By Ron Seigel
February 25, 2018
In her speech after receiving a Golden Globe Award, TV personality Oprah Winfrey expressed gratitude to “all the women, who have endured years of abuse, whose names we’ll never know.”
On February 20, during Black History Month, a forum called “What Justice Really Is,” was held to honor an African American woman, Gwen Mingo, who for decades has been valiantly fighting for people abused by those in high places and has recently faced abuse herself from the American legal system. The forum took place at the Sacred Heart Church Activities Building, 3451 Rivard, in Detroit.
Those at the forum discussed Mingo’s 22 years of efforta to save her home, the homes of residents in her area of Brush Park and the homes of people in all Detroit neighborhoods.
Last year there has been a new awareness of how Detroit urban renewal programs forced thousands of people, mostly African Americans, out of their homes and left them with no place to go except overcrowded slums.
Many have said this was the number one cause of the 1967 Detroit Rebellion, including George Romney, who was the Governor of Michigan at the time.
The current Detroit Mayor, Mike Duggan, has urged a quick change of the name of the largest building in downtown Detroit, the Cobo Convention Center, because it was named after the late Albert E. Cobo, who started such racist policies.
“The Cobo Center is central to the City of Detroit’s image across America and around the world,” he said, ” and I felt that a center that meant so much to Detroit’s reputation ought not to be named for someone who didn’t provide fair play for everybody.”
However, there has not been much attention paid to those who have been challenging such policies and those who are still suffering from them.
Gwen Mingo exposed such policies as head of the Citizens District Council representing the historic area of Detroit’s Brush Park and later as the head of the Coordinating Council of all Detroit Citizen District Councils.
Under her leadership, her Brush Park Citizens District Council sued city hall and presented documentary proof that the only residents in their area slated for displacement were African Americans.
Their lawsuit revealed the city was violating the law, tearing down buildings that were officially designated for. historic preservation.
Years later, Mingo exposed environmental dangers, including the way city demolition procedures spread dangerous levels of asbestos, causing breathing problems and even death. Mingo noted that on a number of blocks people died just as the city tried to take their land.
Some believe Ms. Mingo herself faced harassment due to her campaign. Around 2000, when she was on her way to an important meeting of her district council, police arrested her, allegedly because of a late traffic ticket payment. They took her to a far-off precinct and held her through the night without giving her a chance to let anyone know.

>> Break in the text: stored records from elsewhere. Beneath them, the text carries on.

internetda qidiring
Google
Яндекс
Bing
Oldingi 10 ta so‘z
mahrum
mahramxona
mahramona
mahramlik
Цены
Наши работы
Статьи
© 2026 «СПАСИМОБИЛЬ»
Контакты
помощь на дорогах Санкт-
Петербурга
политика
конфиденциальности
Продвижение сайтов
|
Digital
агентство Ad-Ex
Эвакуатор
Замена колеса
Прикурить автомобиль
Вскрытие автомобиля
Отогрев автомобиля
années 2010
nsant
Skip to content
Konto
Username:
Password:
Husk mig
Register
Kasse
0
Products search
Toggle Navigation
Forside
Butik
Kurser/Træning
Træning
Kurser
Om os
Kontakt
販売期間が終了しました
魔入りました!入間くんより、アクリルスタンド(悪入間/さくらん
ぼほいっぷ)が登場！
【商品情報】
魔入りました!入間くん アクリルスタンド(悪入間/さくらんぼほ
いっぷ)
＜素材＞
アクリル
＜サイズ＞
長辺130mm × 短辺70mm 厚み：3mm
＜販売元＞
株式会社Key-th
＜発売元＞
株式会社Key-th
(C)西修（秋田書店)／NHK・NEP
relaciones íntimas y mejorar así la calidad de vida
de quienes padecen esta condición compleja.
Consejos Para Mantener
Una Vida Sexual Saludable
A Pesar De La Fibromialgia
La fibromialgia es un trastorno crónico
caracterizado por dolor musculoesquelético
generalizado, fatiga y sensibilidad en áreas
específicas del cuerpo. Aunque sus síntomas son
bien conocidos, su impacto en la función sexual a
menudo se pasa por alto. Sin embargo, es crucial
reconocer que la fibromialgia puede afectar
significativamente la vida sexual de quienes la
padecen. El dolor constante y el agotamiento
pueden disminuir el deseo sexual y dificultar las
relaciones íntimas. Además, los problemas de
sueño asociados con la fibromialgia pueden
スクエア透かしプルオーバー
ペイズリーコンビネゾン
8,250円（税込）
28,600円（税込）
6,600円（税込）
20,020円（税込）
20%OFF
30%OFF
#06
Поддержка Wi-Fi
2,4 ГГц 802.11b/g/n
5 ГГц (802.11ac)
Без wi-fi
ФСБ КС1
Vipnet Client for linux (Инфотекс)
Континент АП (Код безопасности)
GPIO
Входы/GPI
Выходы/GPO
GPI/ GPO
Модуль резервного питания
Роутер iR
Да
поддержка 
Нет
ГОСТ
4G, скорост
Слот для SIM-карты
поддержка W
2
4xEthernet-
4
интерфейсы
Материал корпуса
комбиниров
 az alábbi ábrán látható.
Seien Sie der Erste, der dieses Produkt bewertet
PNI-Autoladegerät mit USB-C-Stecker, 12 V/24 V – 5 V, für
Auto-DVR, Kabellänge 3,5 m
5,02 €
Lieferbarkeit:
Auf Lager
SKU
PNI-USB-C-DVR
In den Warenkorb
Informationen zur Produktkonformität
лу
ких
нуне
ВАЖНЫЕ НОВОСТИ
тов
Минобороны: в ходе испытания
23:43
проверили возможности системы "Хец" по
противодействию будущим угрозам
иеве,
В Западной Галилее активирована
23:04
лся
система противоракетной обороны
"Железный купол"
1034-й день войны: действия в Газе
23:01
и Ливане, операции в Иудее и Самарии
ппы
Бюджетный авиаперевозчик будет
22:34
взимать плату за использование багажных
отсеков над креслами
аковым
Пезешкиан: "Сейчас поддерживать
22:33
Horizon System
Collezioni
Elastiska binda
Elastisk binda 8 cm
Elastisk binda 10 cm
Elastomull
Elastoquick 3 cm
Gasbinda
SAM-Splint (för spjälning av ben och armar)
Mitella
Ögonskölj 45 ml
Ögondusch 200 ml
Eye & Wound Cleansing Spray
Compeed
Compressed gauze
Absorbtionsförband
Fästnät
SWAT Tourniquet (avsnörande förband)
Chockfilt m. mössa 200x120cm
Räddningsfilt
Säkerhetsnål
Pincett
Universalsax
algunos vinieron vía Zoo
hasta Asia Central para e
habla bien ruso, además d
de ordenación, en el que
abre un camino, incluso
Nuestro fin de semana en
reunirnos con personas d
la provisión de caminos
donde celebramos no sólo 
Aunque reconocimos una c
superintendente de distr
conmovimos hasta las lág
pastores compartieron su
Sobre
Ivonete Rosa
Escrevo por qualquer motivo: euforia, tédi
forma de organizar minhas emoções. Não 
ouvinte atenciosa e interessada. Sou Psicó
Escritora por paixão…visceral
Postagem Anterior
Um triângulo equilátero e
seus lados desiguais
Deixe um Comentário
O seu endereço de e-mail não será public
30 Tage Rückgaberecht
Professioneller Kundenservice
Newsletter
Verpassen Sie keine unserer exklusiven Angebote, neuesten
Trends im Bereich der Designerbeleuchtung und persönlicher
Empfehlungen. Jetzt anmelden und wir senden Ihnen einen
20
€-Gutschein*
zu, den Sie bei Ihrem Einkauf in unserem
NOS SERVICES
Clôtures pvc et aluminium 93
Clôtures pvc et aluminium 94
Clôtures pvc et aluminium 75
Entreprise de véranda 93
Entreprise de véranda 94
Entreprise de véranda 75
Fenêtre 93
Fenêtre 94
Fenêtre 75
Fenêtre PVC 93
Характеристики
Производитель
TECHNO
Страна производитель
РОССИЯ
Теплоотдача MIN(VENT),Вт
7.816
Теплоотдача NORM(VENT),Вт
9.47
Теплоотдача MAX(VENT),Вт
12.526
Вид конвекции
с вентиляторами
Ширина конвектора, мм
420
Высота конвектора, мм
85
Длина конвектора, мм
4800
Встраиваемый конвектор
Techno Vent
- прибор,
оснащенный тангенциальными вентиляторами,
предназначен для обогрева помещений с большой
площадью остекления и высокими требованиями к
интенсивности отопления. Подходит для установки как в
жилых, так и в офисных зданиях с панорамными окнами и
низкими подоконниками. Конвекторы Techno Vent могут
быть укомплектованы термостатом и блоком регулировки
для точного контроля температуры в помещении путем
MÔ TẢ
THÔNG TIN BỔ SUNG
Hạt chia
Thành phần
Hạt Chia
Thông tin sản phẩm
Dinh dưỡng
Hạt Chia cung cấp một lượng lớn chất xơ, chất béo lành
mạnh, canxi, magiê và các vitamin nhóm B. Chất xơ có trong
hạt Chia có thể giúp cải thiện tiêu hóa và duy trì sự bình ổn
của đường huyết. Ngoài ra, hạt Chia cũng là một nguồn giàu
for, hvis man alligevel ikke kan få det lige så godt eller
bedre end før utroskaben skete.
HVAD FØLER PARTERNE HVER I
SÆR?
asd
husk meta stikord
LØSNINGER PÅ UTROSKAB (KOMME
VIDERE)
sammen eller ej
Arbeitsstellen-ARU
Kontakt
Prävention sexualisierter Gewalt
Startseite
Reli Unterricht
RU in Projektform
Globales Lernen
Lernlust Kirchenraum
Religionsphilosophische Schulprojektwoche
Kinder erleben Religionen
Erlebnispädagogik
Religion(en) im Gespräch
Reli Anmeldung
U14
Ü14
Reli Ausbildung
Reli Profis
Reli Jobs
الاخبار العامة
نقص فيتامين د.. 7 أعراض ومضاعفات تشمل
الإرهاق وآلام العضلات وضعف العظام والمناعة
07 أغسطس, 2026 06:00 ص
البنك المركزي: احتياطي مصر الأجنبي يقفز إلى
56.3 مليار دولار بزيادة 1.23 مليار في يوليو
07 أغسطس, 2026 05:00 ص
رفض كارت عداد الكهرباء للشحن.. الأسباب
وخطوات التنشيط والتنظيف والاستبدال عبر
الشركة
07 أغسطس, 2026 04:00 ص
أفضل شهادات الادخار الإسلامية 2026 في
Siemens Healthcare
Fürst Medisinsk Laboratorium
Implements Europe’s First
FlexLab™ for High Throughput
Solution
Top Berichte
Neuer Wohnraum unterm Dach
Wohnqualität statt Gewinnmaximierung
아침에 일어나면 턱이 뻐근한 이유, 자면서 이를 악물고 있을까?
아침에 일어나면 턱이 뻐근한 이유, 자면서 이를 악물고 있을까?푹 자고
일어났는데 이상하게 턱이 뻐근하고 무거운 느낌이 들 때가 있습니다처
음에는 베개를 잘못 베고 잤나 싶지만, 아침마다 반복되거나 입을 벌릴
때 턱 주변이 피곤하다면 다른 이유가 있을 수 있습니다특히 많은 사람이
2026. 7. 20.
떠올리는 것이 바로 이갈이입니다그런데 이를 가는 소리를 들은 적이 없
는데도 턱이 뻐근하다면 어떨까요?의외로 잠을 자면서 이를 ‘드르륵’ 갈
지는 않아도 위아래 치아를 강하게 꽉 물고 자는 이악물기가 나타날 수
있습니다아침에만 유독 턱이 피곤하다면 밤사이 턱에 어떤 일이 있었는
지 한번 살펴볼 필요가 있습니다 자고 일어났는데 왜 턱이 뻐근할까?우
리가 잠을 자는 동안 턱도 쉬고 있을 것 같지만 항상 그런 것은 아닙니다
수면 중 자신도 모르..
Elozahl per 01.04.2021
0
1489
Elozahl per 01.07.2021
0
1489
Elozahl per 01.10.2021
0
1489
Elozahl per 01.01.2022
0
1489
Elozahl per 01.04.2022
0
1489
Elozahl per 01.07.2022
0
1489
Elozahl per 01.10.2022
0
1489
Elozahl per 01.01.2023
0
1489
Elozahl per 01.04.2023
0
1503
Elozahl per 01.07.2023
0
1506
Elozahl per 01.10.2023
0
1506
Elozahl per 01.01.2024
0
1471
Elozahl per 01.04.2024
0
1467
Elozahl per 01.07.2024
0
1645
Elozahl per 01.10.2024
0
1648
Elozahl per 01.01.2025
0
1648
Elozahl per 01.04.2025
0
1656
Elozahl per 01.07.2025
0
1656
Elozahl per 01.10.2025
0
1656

Despite police physical resistance, she was able to get a phone call out. Only after the press and a member of a community organization got wind of it and appeared at the precinct around midnight, was she released.
A few months later the. courts dropped her traffic payment charge. Some felt there was the possibility of attempted assassination.
In 2005 the city’s Economic Growth Corporation started knocking down holes in the gas main near her house. Employees of the gas company stated this was a fire hazard and continuously fixed it. In the meantime members of different community organizations came to her home and held a vigil to prevent any further danger to her and her family.
A few years later some expressed doubts that it was sheer coincidence that a hit and run driver just happened to crash her car into a lamp post soon after Mrs. Mingo’s district council filed suit against city policies.
Now some believe that Ms. Mingo is facing harassment from the courts.
About eight years ago the J.P. Morgan Chase Bank foreclosed on her house. Mrs.Mingo had a document from the bank itself stating her mortgage was all paid up, but she ultimately was not able to get her document accepted as evidence.
Mingo stated she presented a copy of it to the office of the judge, who at that time was handling the case, Judge Robert Ziolkowski and because of this he was ready to dismiss the bank’s suit against her.
Then, she states, for some unknown reason, her case was abruptly transferred to another judge, Patricia Fresard.
About the same time, Mingo noted, her court file abruptly vanished. When it was finally recovered months later, all of her documents had disappeared, notably the one proving her mortgage was all paid off.
Mingo would have made new copies on a Xerox machine, but at that time the Michigan Supreme Court made a new ruling especially for the Detroit area. The judges forbade courts in Wayne and Oakland County and the 13th District to accept paper documents, and demanded that all documents be e-filed. In short, the court was ordering judges to reject relevant evidence.
Mrs. Mingo, like many poorer litigants, had difficulty getting documents e-filed. In her case, there were particular delays, because of mechanical problems with the machines. Mingo said that even though Judge Fresard knew that Mingo’s documents had been mysteriously removed from her court file and that she had tried 27 times to e-file copies to replace them, the judge refused to acknowledge her paper documents that revealed the mortgage was all paid off and even denied her the right to read them into the court record. Judge Fresard ruled Mingo lost her case, because her file was empty.
Judge Fresard dismissed the case “with prejudice,” so that this information could not be used on appeal, effectively preventing Mingo’s evidence from ever seeing the light of day in our courts of law.
As a result Mingo is likely to lose the place she called home for decades.